Learning semantic image quality for fetal ultrasound from noisy ranking annotation
Manxi Lin, Jakob Ambsdorf, Emilie Pi Fogtmann Sejer, Zahra Bashir, Chun Kit Wong, Paraskevas Pegios, Alberto Raheli, Morten Bo Søndergaard Svendsen, Mads Nielsen, Martin Grønnebæk Tolsgaard, Anders Nymark Christensen, Aasa Feragen
TL;DR
The paper tackles semantic image quality in fetal ultrasound by reframing image quality assessment as a ranking problem and introducing ORBNet, a coarse-to-fine ordinal-regression network with uncertainty estimation. It combines a global ordinal ranking over $m$ bins with a local offset to produce a final score $s_i \in [0,1]$, trained via a coarse loss $l_{coarse}$ and a fine pairwise loss $l_{fine}$ that depend on pairwise relations $p_{ij}$. To accommodate noisy annotations, it uses MC Dropout to quantify ranking uncertainty and a merge-sort–based annotation scheme to efficiently obtain full dataset rankings. Empirical results on a 3rd-trimester fetal ultrasound dataset show ORBNet outperforms several baselines on key ranking metrics and demonstrates robustness across cross-validation, highlighting the method’s potential to improve clinical navigation and automated acquisition tasks. The work also discusses limitations related to annotation noise and uncertainty sources, suggesting avenues for future refinement of uncertainty modeling and annotation strategies.
Abstract
We introduce the notion of semantic image quality for applications where image quality relies on semantic requirements.

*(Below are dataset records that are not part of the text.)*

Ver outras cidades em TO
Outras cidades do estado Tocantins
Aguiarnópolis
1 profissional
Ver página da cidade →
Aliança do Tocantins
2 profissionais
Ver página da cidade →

Working in fetal ultrasound, where ranking is challenging and annotations are noisy, we design a robust coarse-to-fine model that ranks images based on their semantic image quality and endow our predicted rankings with an uncertainty estimate. To annotate rankings on training data, we design an efficient ranking annotation scheme based on the merge sort algorithm. Finally, we compare our ranking algorithm to a number of state-of-the-art ranking algorithms on a challenging fetal ultrasound quality assessment task, showing the superior performance of our method on the majority of rank correlation metrics.